Terapêutica Oncológica

Após o diagnóstico de cancro é necessário planear qual a melhor estratégia terapêutica.

 

Em algumas situações com características muito particulares, em que se prevê que o cancro possa ter uma evolução muito lenta, a decisão pode ser a de manter apenas uma vigilância e não fazer qualquer intervenção terapêutica.

Na maioria das situações faz-se tratamento. Este pode ter uma intensão curativa. Isto é: o que se planeia fazer irá eliminar o cancro, procurando-se obter a cura.


Quando o diagnóstico revela situações, que pelo tipo de cancro, pela gravidade da situação inicial ou por um qualquer outro problema médico do doente a possibilidade de cura é muito baixa, dizemos que a intenção do tratamento é paliativa. Neste caso o que se procura com o tratamento é aumentar a sobrevivência e a qualidade de vida. É possível controlar o cancro quando este não se  consegue eliminar, tendo o doente boa qualidade de vida. Transforma-se, assim, uma doença que no passado evoluía rapidamente para morte, em situações crónicas.
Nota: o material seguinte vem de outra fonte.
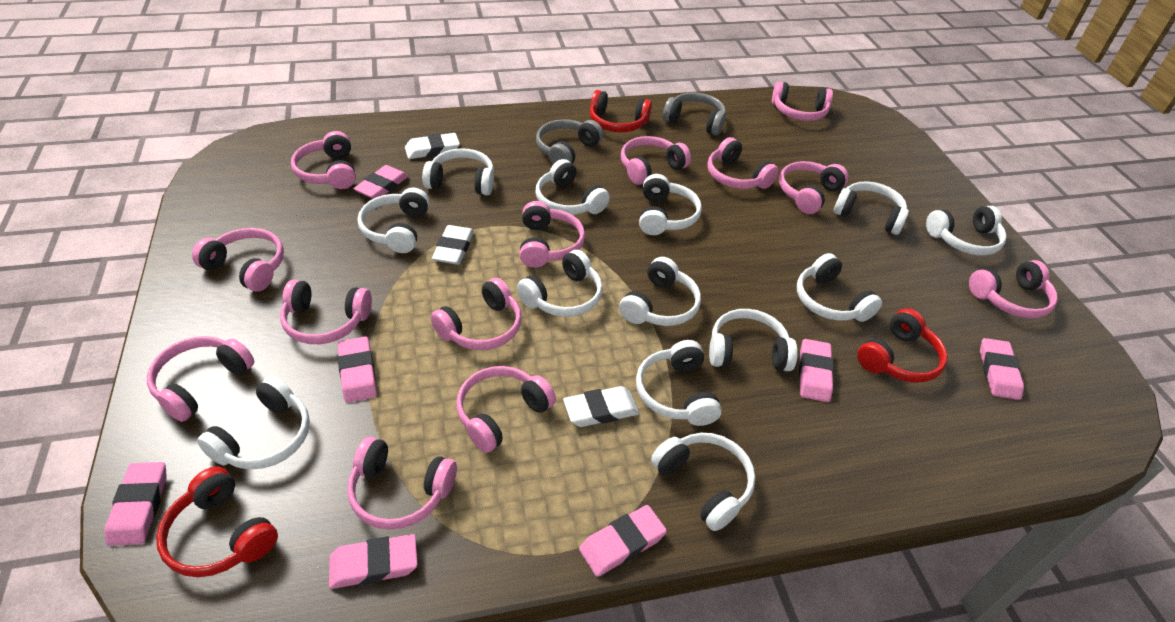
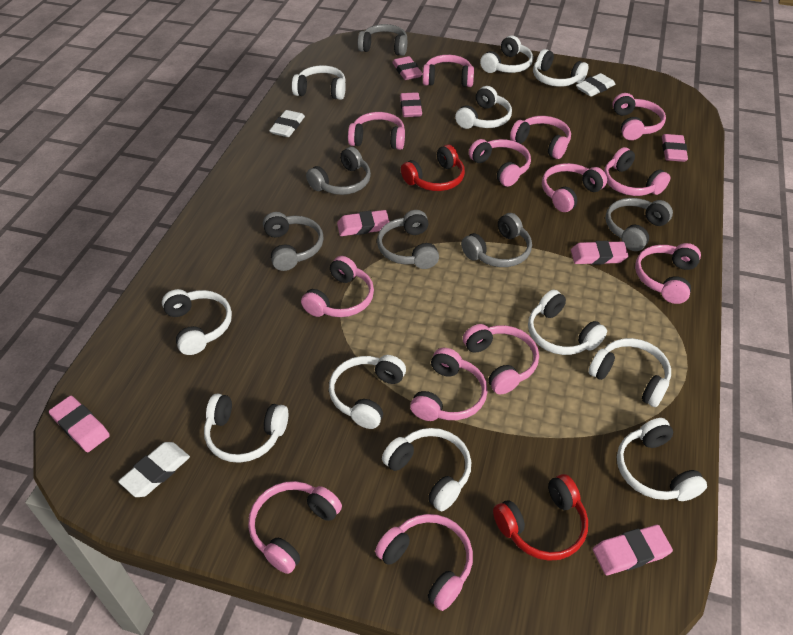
grey headphones: 2 -> 6
red headphones: 3 -> 2
white headphones: 13 -> 11

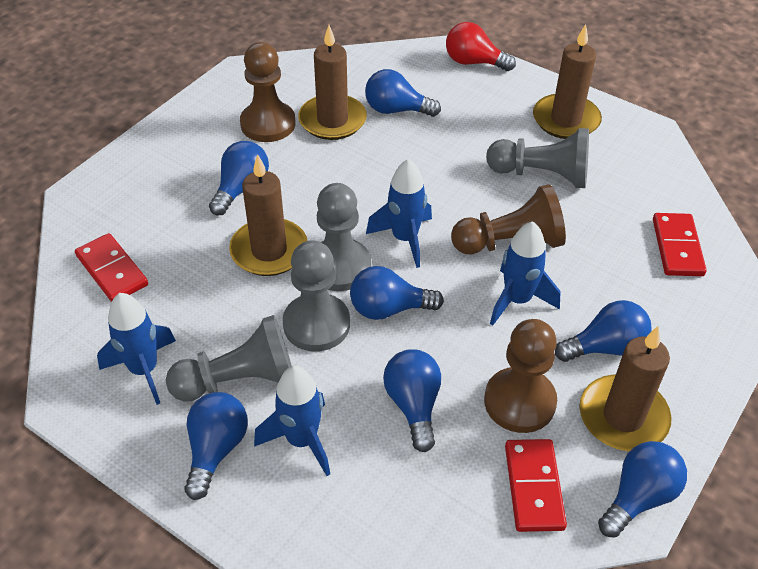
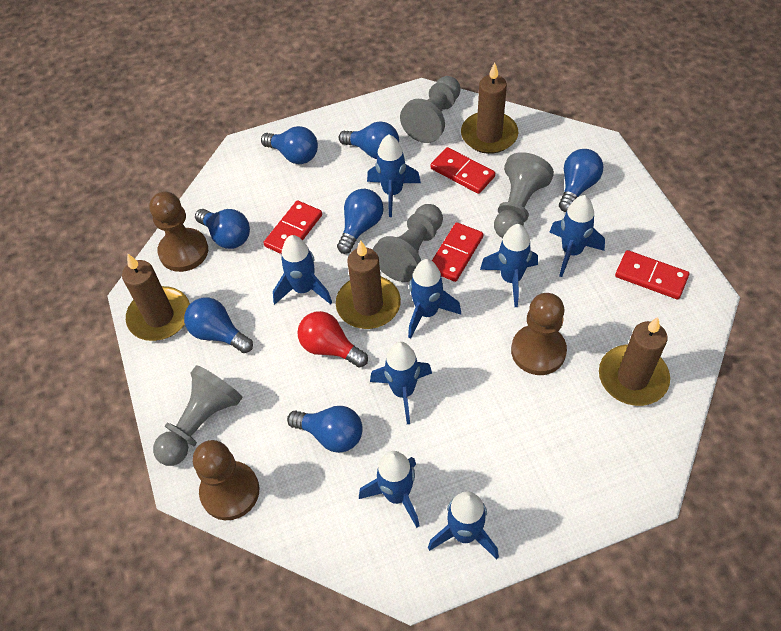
blue rocket: 4 -> 8
red domino: 3 -> 4

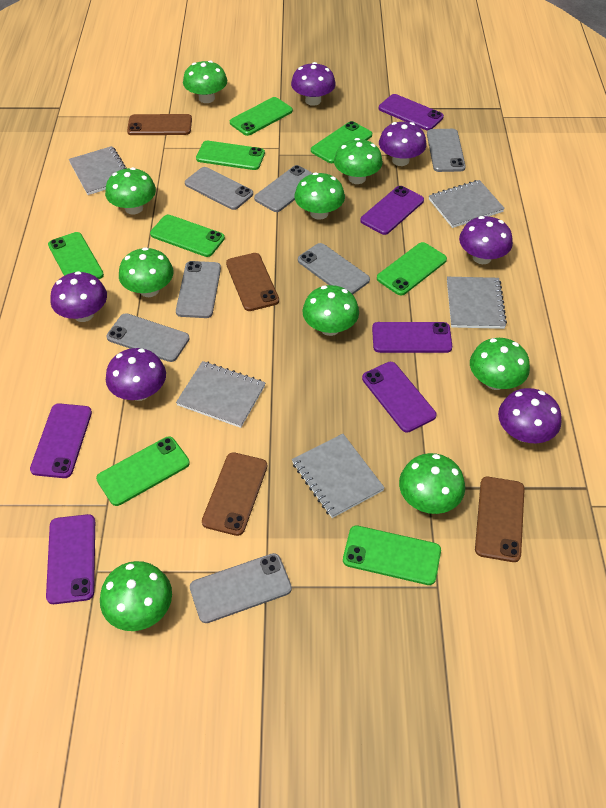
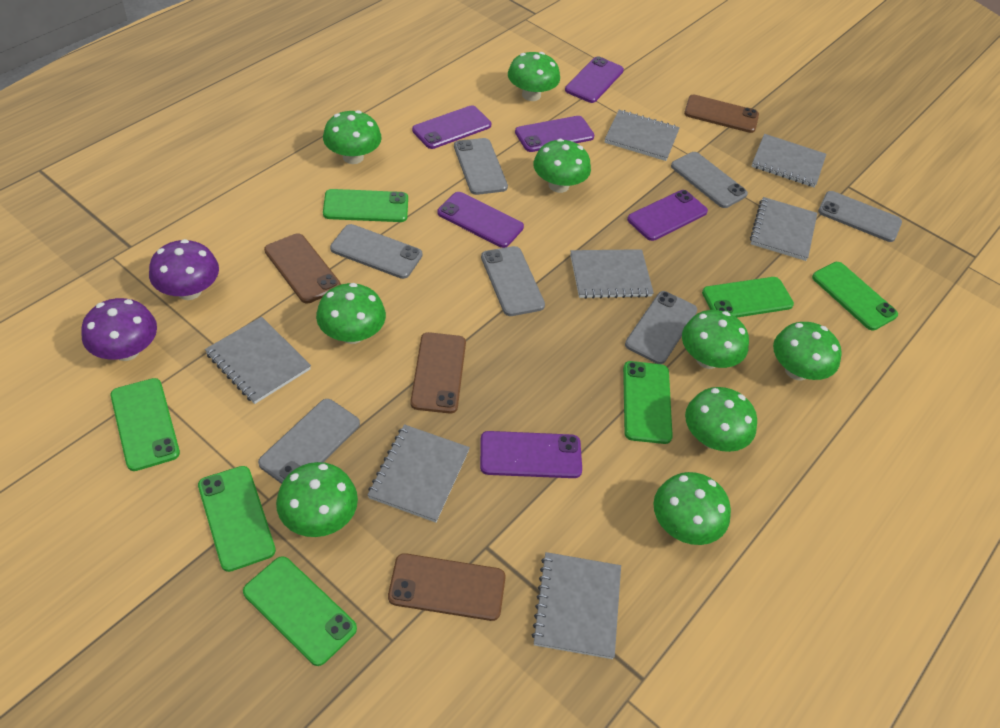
green phone: 8 -> 7
grey notebook: 5 -> 7
purple mushroom: 6 -> 2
Seja qual for a estratégia terapêutica que se decidir, o doente deve participar no processo de decisão. Para isso tem que estar informado, sobre o seu estado de saúde e sob as diferentes opções terapêuticas.

A informação sobre cancro e os seus tratamentos está hoje disponível de muitas formas. Nem toda a informação é fiável. Se tiver dúvidas, partilhe-as com o seu médico. Uma forma eficaz de o fazer é registar todas as questões, para depois as fazer durante a consulta.

 

O tratamento inicia-se logo que estejam reunidas as condições para o fazer. Ou seja, haver informação suficiente para se poder decidir uma estratégia terapêutica. Habitualmente os tratamentos decidem-se numa reunião onde participam vários médicos com diferentes especialidades. Desta reunião nasce uma proposta que é apresentada e explicada ao doente.

O doente, sem que isso represente qualquer desconfiança perante a equipa que dele está a cuidar, pode ouvir uma segunda opinião.